> _INSTRUCTIONS TO FOLLOW_: Lines below starting with the line with "right wrist: (312, 299)" and going on through the line with "left shoulder: (43, 289)" must be output exactly; the rest of the records must be left out.

> _PROVIDED RECORDS_:
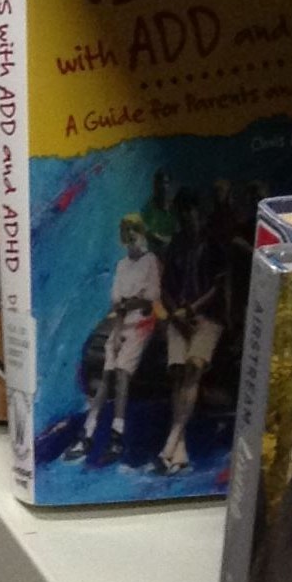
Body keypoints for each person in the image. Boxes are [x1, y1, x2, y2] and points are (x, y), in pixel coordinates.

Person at [68, 213, 162, 464]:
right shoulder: (122, 265)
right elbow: (118, 301)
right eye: (126, 230)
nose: (131, 235)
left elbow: (149, 298)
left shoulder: (150, 261)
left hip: (141, 325)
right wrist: (118, 329)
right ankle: (87, 432)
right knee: (107, 375)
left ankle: (116, 434)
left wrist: (129, 304)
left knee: (121, 374)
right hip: (121, 326)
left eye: (134, 230)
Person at [156, 189, 226, 474]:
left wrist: (192, 311)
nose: (188, 219)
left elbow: (216, 288)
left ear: (199, 212)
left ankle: (173, 437)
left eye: (191, 212)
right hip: (178, 318)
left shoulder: (212, 245)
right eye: (182, 214)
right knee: (177, 373)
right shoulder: (175, 246)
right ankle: (180, 448)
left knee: (194, 368)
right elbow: (165, 287)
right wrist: (176, 313)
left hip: (206, 318)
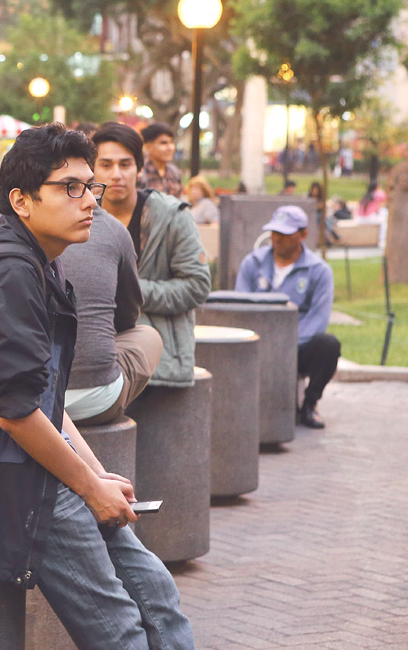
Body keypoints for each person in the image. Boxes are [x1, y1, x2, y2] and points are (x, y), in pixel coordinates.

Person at [0, 124, 203, 650]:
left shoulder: (40, 261)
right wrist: (86, 486)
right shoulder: (9, 274)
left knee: (154, 588)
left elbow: (46, 397)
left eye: (91, 187)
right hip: (8, 474)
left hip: (42, 462)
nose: (90, 203)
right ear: (21, 201)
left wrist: (98, 478)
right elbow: (16, 415)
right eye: (71, 188)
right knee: (121, 625)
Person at [91, 123, 211, 392]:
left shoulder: (171, 216)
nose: (117, 175)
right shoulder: (81, 217)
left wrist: (130, 291)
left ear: (139, 167)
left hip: (160, 361)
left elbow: (197, 286)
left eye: (126, 164)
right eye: (106, 165)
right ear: (93, 169)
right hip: (92, 361)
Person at [235, 205, 340, 429]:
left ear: (303, 235)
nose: (277, 239)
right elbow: (239, 308)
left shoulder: (319, 271)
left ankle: (310, 404)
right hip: (255, 343)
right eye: (274, 233)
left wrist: (284, 344)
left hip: (297, 346)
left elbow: (318, 320)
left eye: (285, 234)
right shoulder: (252, 263)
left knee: (329, 345)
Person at [57, 207, 164, 427]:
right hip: (93, 399)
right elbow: (127, 317)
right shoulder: (110, 228)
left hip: (13, 396)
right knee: (148, 335)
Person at [138, 123, 183, 197]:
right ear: (148, 146)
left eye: (171, 142)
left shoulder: (175, 172)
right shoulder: (140, 173)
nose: (170, 148)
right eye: (163, 143)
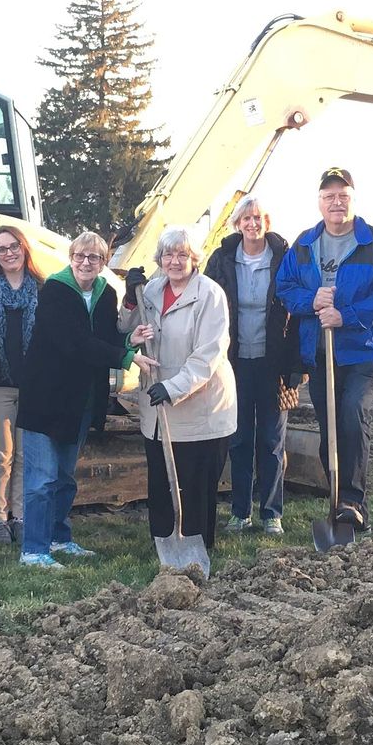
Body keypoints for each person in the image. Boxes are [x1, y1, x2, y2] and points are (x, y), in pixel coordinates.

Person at [16, 232, 157, 569]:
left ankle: (59, 538)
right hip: (45, 397)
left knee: (65, 477)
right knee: (42, 479)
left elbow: (104, 337)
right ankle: (33, 550)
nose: (86, 262)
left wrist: (128, 342)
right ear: (71, 256)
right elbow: (74, 343)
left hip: (79, 399)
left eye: (94, 257)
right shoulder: (54, 290)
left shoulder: (106, 292)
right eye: (80, 255)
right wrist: (125, 359)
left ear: (103, 262)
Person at [275, 167, 373, 530]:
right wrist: (312, 299)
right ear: (319, 202)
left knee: (352, 414)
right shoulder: (304, 244)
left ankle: (353, 499)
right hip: (320, 352)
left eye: (342, 195)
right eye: (329, 196)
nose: (336, 202)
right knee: (329, 425)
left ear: (352, 200)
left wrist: (344, 316)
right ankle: (337, 499)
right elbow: (285, 288)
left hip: (362, 350)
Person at [121, 225, 237, 553]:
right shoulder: (151, 291)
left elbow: (208, 355)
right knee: (161, 480)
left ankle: (198, 543)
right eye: (168, 254)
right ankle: (164, 541)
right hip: (158, 410)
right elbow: (124, 330)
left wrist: (172, 388)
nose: (175, 261)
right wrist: (131, 299)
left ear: (193, 258)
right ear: (159, 259)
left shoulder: (209, 294)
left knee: (195, 483)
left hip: (201, 408)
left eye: (182, 254)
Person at [204, 195, 299, 536]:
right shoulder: (222, 260)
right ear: (238, 223)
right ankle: (240, 512)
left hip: (273, 364)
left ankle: (271, 513)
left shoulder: (285, 258)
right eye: (246, 218)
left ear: (267, 222)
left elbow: (298, 312)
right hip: (233, 363)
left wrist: (294, 367)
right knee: (239, 438)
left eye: (258, 217)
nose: (252, 223)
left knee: (272, 440)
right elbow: (205, 301)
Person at [0, 226, 44, 544]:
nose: (9, 253)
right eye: (2, 249)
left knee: (26, 455)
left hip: (32, 386)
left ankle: (21, 516)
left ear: (24, 248)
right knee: (0, 455)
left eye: (14, 246)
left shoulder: (43, 289)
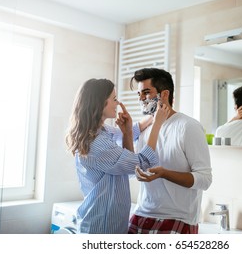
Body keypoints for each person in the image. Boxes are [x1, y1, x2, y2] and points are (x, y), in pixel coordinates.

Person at [65, 78, 169, 234]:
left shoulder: (101, 132)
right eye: (114, 99)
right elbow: (140, 163)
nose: (117, 103)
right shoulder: (97, 144)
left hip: (107, 224)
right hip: (101, 228)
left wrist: (147, 119)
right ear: (100, 103)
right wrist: (157, 125)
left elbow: (125, 136)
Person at [128, 68, 212, 234]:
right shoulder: (145, 129)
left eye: (146, 93)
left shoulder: (188, 127)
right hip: (141, 214)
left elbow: (205, 180)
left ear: (164, 94)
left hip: (177, 219)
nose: (141, 99)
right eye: (139, 94)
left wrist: (164, 173)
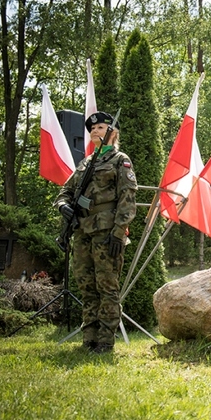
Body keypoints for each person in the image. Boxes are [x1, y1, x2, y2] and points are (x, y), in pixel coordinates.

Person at [55, 111, 137, 353]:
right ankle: (88, 338)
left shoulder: (120, 160)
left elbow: (127, 199)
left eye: (101, 127)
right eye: (92, 128)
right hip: (82, 231)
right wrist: (64, 206)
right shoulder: (85, 163)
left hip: (106, 232)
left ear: (113, 132)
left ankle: (105, 341)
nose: (95, 131)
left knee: (106, 286)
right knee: (87, 286)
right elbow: (65, 191)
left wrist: (119, 232)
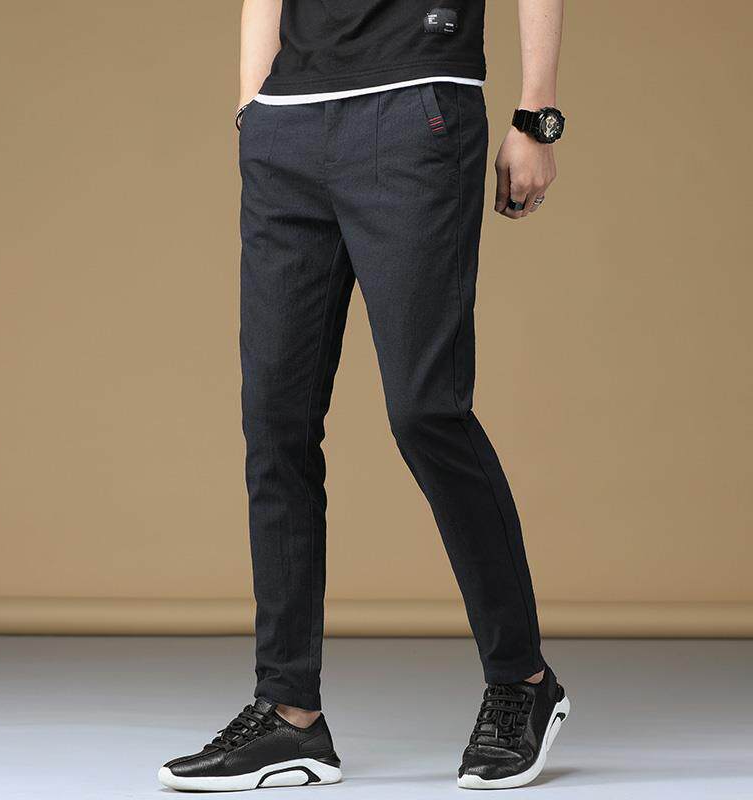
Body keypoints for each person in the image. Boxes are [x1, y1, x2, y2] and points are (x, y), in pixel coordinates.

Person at [159, 0, 569, 791]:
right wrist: (254, 107)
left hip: (417, 113)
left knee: (426, 410)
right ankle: (289, 714)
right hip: (288, 125)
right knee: (274, 421)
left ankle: (522, 680)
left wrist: (536, 115)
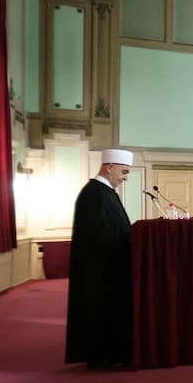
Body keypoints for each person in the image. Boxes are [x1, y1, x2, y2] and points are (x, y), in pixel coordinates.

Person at [66, 148, 135, 368]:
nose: (125, 178)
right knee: (99, 313)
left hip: (108, 267)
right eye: (123, 172)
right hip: (99, 271)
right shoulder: (94, 194)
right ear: (110, 167)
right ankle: (103, 356)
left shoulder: (104, 193)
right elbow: (100, 234)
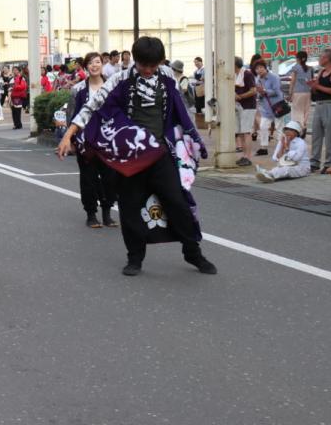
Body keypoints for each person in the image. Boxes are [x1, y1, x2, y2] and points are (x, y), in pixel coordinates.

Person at [57, 36, 216, 277]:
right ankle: (135, 257)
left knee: (177, 202)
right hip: (131, 155)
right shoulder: (120, 79)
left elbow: (181, 110)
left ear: (160, 62)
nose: (148, 70)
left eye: (153, 65)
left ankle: (192, 252)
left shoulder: (167, 78)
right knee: (130, 207)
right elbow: (92, 106)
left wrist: (191, 138)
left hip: (161, 152)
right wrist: (69, 134)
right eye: (144, 65)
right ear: (135, 60)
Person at [68, 53, 117, 228]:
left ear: (102, 64)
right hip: (85, 141)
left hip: (108, 140)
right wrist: (71, 139)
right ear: (85, 67)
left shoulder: (113, 86)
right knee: (88, 178)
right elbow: (72, 115)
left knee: (110, 178)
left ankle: (107, 212)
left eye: (97, 62)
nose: (94, 65)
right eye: (90, 63)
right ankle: (91, 213)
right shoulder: (78, 89)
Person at [308, 49, 331, 173]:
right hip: (319, 104)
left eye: (321, 57)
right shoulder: (321, 72)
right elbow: (317, 88)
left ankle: (329, 162)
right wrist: (313, 86)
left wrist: (317, 86)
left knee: (330, 136)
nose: (319, 59)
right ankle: (314, 162)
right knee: (316, 134)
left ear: (327, 59)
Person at [252, 60, 285, 157]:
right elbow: (258, 94)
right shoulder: (258, 79)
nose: (259, 70)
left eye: (261, 67)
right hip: (266, 108)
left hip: (277, 105)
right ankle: (264, 148)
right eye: (257, 68)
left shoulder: (274, 77)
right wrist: (260, 93)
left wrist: (265, 91)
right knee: (263, 126)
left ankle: (281, 147)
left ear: (265, 68)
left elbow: (277, 91)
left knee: (279, 127)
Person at [233, 57, 256, 166]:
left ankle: (248, 157)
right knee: (241, 133)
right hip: (238, 106)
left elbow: (253, 90)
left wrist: (240, 96)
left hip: (248, 106)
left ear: (235, 65)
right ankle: (244, 156)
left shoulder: (247, 74)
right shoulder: (235, 75)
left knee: (246, 132)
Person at [288, 51, 314, 134]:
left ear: (298, 59)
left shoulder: (295, 67)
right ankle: (304, 125)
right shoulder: (310, 69)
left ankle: (301, 127)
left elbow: (293, 81)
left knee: (297, 111)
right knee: (306, 111)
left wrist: (290, 93)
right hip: (308, 93)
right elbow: (312, 81)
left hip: (297, 93)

> _RESPONSE_:
right wrist: (312, 299)
right ear: (319, 202)
left knee: (352, 414)
right shoulder: (304, 244)
left ankle: (353, 499)
right hip: (320, 352)
left eye: (342, 195)
right eye: (329, 196)
nose: (336, 202)
right knee: (329, 425)
left ear: (352, 200)
left wrist: (344, 316)
right ankle: (337, 499)
right elbow: (285, 288)
left hip: (362, 350)
Person at [121, 225, 237, 553]:
right shoulder: (151, 291)
left elbow: (208, 355)
right knee: (161, 480)
left ankle: (198, 543)
right eye: (168, 254)
right ankle: (164, 541)
right hip: (158, 410)
right elbow: (124, 330)
left wrist: (172, 388)
nose: (175, 261)
right wrist: (131, 299)
left ear: (193, 258)
right ear: (159, 259)
left shoulder: (209, 294)
left knee: (195, 483)
left hip: (201, 408)
left eye: (182, 254)
Person at [204, 195, 299, 536]:
right shoulder: (222, 260)
right ear: (238, 223)
right ankle: (240, 512)
left hip: (273, 364)
left ankle: (271, 513)
left shoulder: (285, 258)
right eye: (246, 218)
left ear: (267, 222)
left elbow: (298, 312)
right hip: (233, 363)
left wrist: (294, 367)
right knee: (239, 438)
left eye: (258, 217)
nose: (252, 223)
left knee: (272, 440)
right elbow: (205, 301)
Person at [0, 226, 44, 544]:
nose: (9, 253)
right eye: (2, 249)
left knee: (26, 455)
left hip: (32, 386)
left ankle: (21, 516)
left ear: (24, 248)
right knee: (0, 455)
left eye: (14, 246)
left shoulder: (43, 289)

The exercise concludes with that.